Entre le 1er et le 10 novembre, 2.600 T de sucre ont été livrées à Touba
Accusant les commerçants d’avoir orchestré la rumeur du pénurie, le directeur conseiller de la Css de martler : «Ce bruit est entretenu par des acteurs qui en un moment ont envie de saborder le marché où de tirer une sonnette d’alarme sans justification simplement semer le trouble et obtenir de l’Etat sous la pression qui leur permettra d’acheter le sucre à l’extérieur et de le vendre à un prix qui serait hors de portée du marché où de le vendre en ne payant pas les droits et taxes qui sont dus à l’Etat. Nous refusons qu’on importe sans payer les droits de douanes.
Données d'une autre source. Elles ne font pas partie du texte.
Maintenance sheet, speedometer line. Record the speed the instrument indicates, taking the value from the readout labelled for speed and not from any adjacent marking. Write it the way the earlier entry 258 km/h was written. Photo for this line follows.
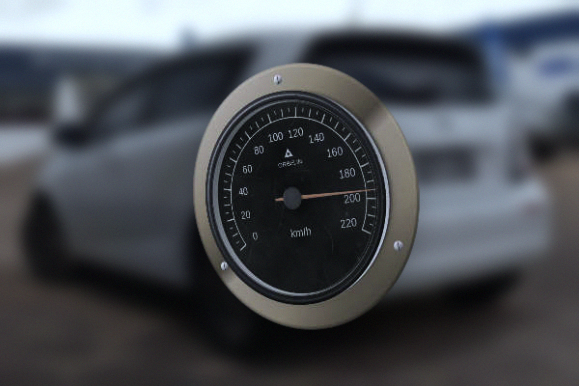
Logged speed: 195 km/h
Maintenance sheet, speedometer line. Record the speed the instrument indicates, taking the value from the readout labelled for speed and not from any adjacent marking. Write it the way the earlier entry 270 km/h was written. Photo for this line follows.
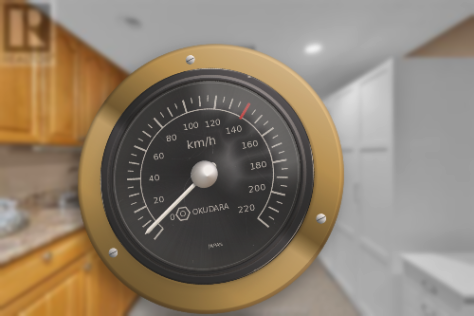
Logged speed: 5 km/h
Rien que sur ce produit, on a payé plus de 3,1milliards de francs Cfa. Si quelqu’un a envie d’acheter du sucre et de le vendre au Sénégal, qu »il s’acquitte de ses obligations comme nous l’avons fait. Mais, il n’y a pas de problème pour le marché», a-t-il indiqué. Il a, par ailleurs, fait savoir que toutes les dispositions ont été prises, depuis 10 jours, en relation avec les services régionaux pour «suivre au quotidien l’approvisionnement du marché de Touba. Et
entre le 1er et le 10 novembre, nous avons livré 2.600 T rien qu’à Touba. 2.600 T c’est l’équivalent d’un mois de consommation, nous l’avons fait en 10 jours et nous comptons maintenir cette pression pour qu’il n’y est pas de place pour la pénurie de sucre à Touba».